Right now, every legal sports bet faces a federal tax of 0.25% on the handle set in 1951 to curb illegal gambling. Back then, it was a hefty 10%, but Congress slashed it by 1982, adding a 2% tax on illegal bets.

Revenue was a dud at first, dropping from a $400 million projection to $9 million in six months, and the IRS doesn’t even track exact collections, per the authors.

Why a 5% Tax Spells Trouble

A Bipartisan Policy Center proposal to jack the federal tax to 5%, a 1,900% hike, aims to curb gambling’s social harms and raise cash, but it’s a risky bet.

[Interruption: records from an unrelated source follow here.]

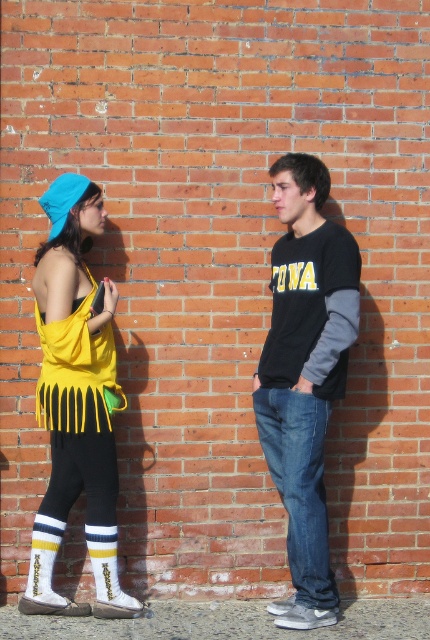
Question: Observing the image, what is the correct spatial positioning of yellow striped socks at lower left in reference to striped wool sock at lower left?

Choices:
 (A) left
 (B) right

Answer: (A)

Question: Considering the real-world distances, which object is closest to the striped wool sock at lower left?

Choices:
 (A) black cotton shirt at center
 (B) yellow fringe tank top at left
 (C) denim jeans at center
 (D) yellow fringe dress at left

Answer: (D)

Question: Among these objects, which one is nearest to the camera?

Choices:
 (A) yellow fringe tank top at left
 (B) denim jeans at center
 (C) yellow fringe dress at left
 (D) striped wool sock at lower left

Answer: (C)

Question: Can you confirm if yellow fringe tank top at left is wider than denim jeans at center?

Choices:
 (A) yes
 (B) no

Answer: (A)

Question: Which point is closer to the camera taking this photo?

Choices:
 (A) (36, 584)
 (B) (94, 545)

Answer: (B)

Question: Is yellow fringe tank top at left above black cotton shirt at center?

Choices:
 (A) no
 (B) yes

Answer: (A)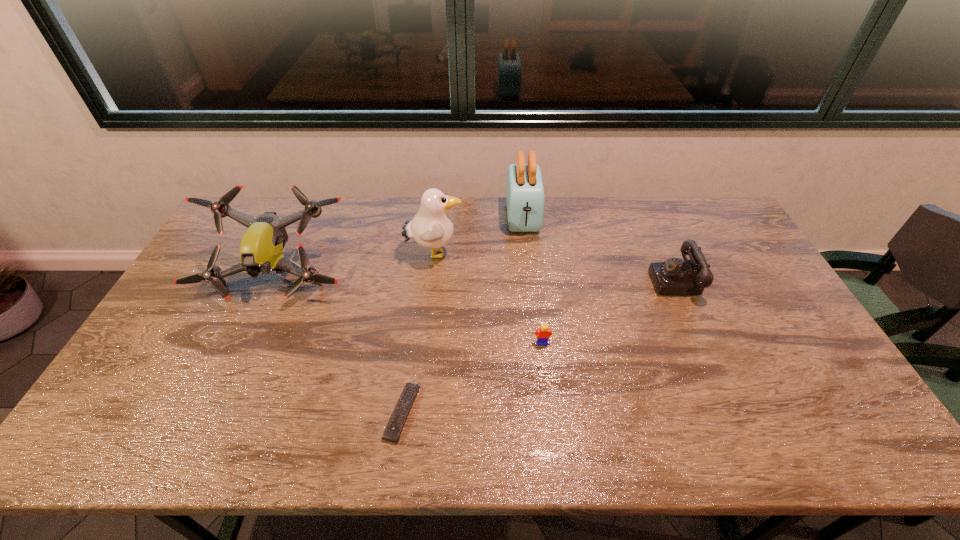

In 2024, the 0.25% tax pulled in $373 million, peanuts against a $7 trillion federal budget, per the Tax Foundation. A 5% tax might juice revenue short-term, but it could crush sportsbooks’ razor-thin margins.

The authors break it down: for a $2,200 handle bet (with $45 in promos), a sportsbook nets $55 after payouts, but a 5% tax would cost $110—200% of net revenue.

“The likelier outcome, if the tax is so substantially increased, would be the death of the legal sports betting industry as it exists today,” they warn, as sportsbooks might offer worse odds or fold entirely.

State Taxes Pile On

The federal tax isn’t the only hit. States layer on their own, from 6.75% to 51% of gross gaming revenue. Combine a 5% federal handle tax with state taxes, and sportsbooks could face tax bills eating 22.3% to 92.7% of net revenue, per the Tax Foundation.

In high-tax states like New York, where $1.2 billion in betting taxes rolled in since 2018, smaller operators like Betr and WynnBet have already bailed.

The authors note the industry’s average hold is 7.83%, nowhere near enough to cover such burdens.

Heavy taxes sting bettors, too. To offset a 5% federal tax, sportsbooks might worsen odds, turning a -110 bet (wager $110 to win $100) into something less juicy. This could push bettors to unregulated sites offering better payouts but no consumer protections, undoing the post-2018 shift to legal markets.

The authors stress that “any reforms to the federal sports betting tax should ensure that both bettors and operators find legal markets more attractive than illicit markets.”

Smarter Policy Options

Instead of a tax hike, Hoffer and Macumber-Rosin point to alternatives, like the Congressional Gaming Caucus’s push to repeal the 0.25% tax entirely, as proposed in H.R. 1440, per the Tax Foundation. This would level the playing field with lotteries and casinos, which dodge the tax.

Another idea, the GRIT Act, keeps the tax but funnels half to problem gambling grants, addressing social concerns without killing the market. Raising the 2% tax on illegal bets could also nudge more action to legal platforms, though data on its revenue is scarce, per the authors.